Our patient demonstrated the classic features of DRESS syndrome, including fever, rash, lymphadenopathy, facial edema, peripheral eosinophilia, atypical lymphocytosis, and hepatitis. Based on the proposed RegiSCAR scoring system, our patient was classified as a “definite” case of DRESS syndrome.^1,7 Other hematologic findings in DRESS syndrome may include thrombocytopenia and anemia.
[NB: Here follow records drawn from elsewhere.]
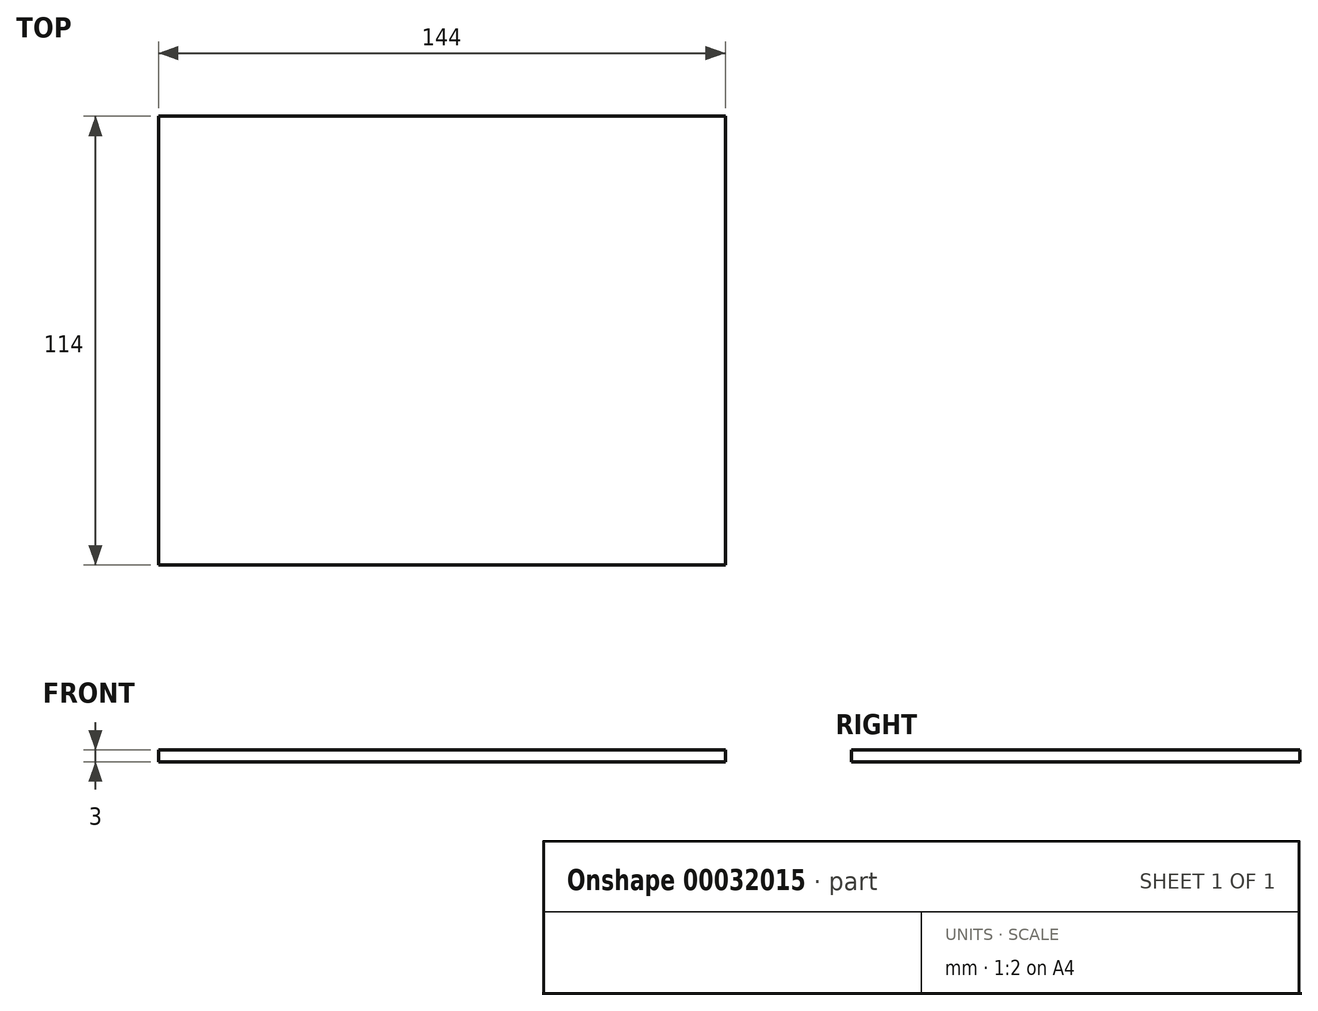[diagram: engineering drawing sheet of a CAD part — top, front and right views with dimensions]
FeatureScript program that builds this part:
annotation { "Feature Type Name" : "Feature", "Feature Type Description" : "" }
export const myFeature = defineFeature(function(context is Context, id is Id, definition is map)
    precondition{}
    {
        {
            var Q0;
            Q0=qCreatedBy(makeId("Top.planeOp"),FACE);
            var sketch = newSketch(context, id + "F0", { "sketchPlane" : qUnion([Q0])});
            skLineSegment(sketch, "E0.rect.bottom", {"start": v(72, -57) * mm, "end": v(-72, -57) * mm});
            skLineSegment(sketch, "E0.rect.top", {"start": v(72, 57) * mm, "end": v(-72, 57) * mm});
            skLineSegment(sketch, "E0.rect.left", {"start": v(72, -57) * mm, "end": v(72, 57) * mm});
            skLineSegment(sketch, "E0.rect.right", {"start": v(-72, -57) * mm, "end": v(-72, 57) * mm});
            skPoint(sketch, "E0.rect.middle", {"position": v(0, 0) * mm});
            skSolve(sketch);
        }
        {
            var Q0;
            Q0=makeQuery(id+"F0.imprint","IMPRINT",FACE,{"disambiguationData":[TD([[makeQuery(id+"F0.imprint","IMPRINT",EDGE,{"derivedFrom":sQuery(id+"F0.wireOp",EDGE,"E0.rect.bottom")}),-1.0]])]});
            extrude(context, id + "F1", {"entities" : qUnion([Q0]), "depth" : 3 * mm});
        }
    });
The liver is the most commonly affected internal organ in DRESS syndrome, with pneumonitis, carditis, and nephritis reported less frequently.¹ The pattern of liver injury in our patient was mixed (hepatocellular and cholestatic), the second most common pattern in patients with DRESS syndrome (the cholestatic pattern is most common).⁸

The exanthem of DRESS syndrome can vary in morphology, with up to 7% of patients reported to have eczemalike lesions in the multinational prospective RegiSCAR study.¹ Other entities in the differential diagnosis for our patient included Kawasaki disease, where conjunctivitis and strawberry tongue are classically present, as well as erythrodermic AD, where internal organ involvement is not common.² Our patient’s exanthem initially was considered to be a flare of AD with superimposed bacterial infection and possible eczema herpeticum. Although bacterial cultures did grow Staphylococcus and Streptococcus, viral studies were all negative, and this alone would not have explained the facial edema, rapidly rising eosinophil count, and transaminitis. The dramatic drop in his eosinophil count and decrease in hepatic enzymes after 1 dose of intravenous methylprednisolone also supported the diagnosis of DRESS syndrome.
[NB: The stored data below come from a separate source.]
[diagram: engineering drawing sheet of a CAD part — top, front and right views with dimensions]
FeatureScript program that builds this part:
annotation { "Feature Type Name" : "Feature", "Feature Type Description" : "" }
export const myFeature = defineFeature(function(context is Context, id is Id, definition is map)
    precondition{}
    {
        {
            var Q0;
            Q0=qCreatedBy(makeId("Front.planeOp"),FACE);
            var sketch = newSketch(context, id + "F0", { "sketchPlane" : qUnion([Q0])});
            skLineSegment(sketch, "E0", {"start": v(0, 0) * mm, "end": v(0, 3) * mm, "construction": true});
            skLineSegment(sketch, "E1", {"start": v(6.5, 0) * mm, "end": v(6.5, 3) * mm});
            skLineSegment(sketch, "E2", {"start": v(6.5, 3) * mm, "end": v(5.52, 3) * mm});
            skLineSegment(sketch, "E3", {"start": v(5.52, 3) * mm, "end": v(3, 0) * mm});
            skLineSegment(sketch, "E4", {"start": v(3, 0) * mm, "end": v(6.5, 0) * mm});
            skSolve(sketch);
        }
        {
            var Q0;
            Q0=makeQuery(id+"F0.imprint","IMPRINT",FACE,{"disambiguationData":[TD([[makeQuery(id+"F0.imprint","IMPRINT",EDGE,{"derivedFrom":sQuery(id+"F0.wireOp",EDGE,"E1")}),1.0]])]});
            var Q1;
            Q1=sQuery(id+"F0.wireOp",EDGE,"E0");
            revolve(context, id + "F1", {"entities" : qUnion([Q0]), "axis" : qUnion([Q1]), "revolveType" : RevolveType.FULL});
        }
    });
Treatment recommendations remain largely anecdotal. Early systemic steroids generally are accepted as the first line of therapy, with a slow taper. Although the average required duration of systemic steroids in 1 series of adults was reported at 50.1 days,⁹ the duration was shorter (21–35 days) in a series of pediatric patients.⁴ Our patient’s clinical symptoms and laboratory values normalized after completing a 1-month steroid taper. Other therapies have been tried for recalcitrant cases, including intravenous immunoglobulin, plasmapheresis, rituximab, and valganciclovir.²

Early clinical recognition of the signs and symptoms of DRESS syndrome in the setting of a new medication can decrease morbidity and mortality. Although DRESS syndrome in pediatric patients presents with many similar clinical features as in adults, it may be a greater diagnostic challenge. As in adult cases, timely administration of systemic corticosteroids and tapering based on clinical signs and symptoms can lead to resolution of the hypersensitivity syndrome.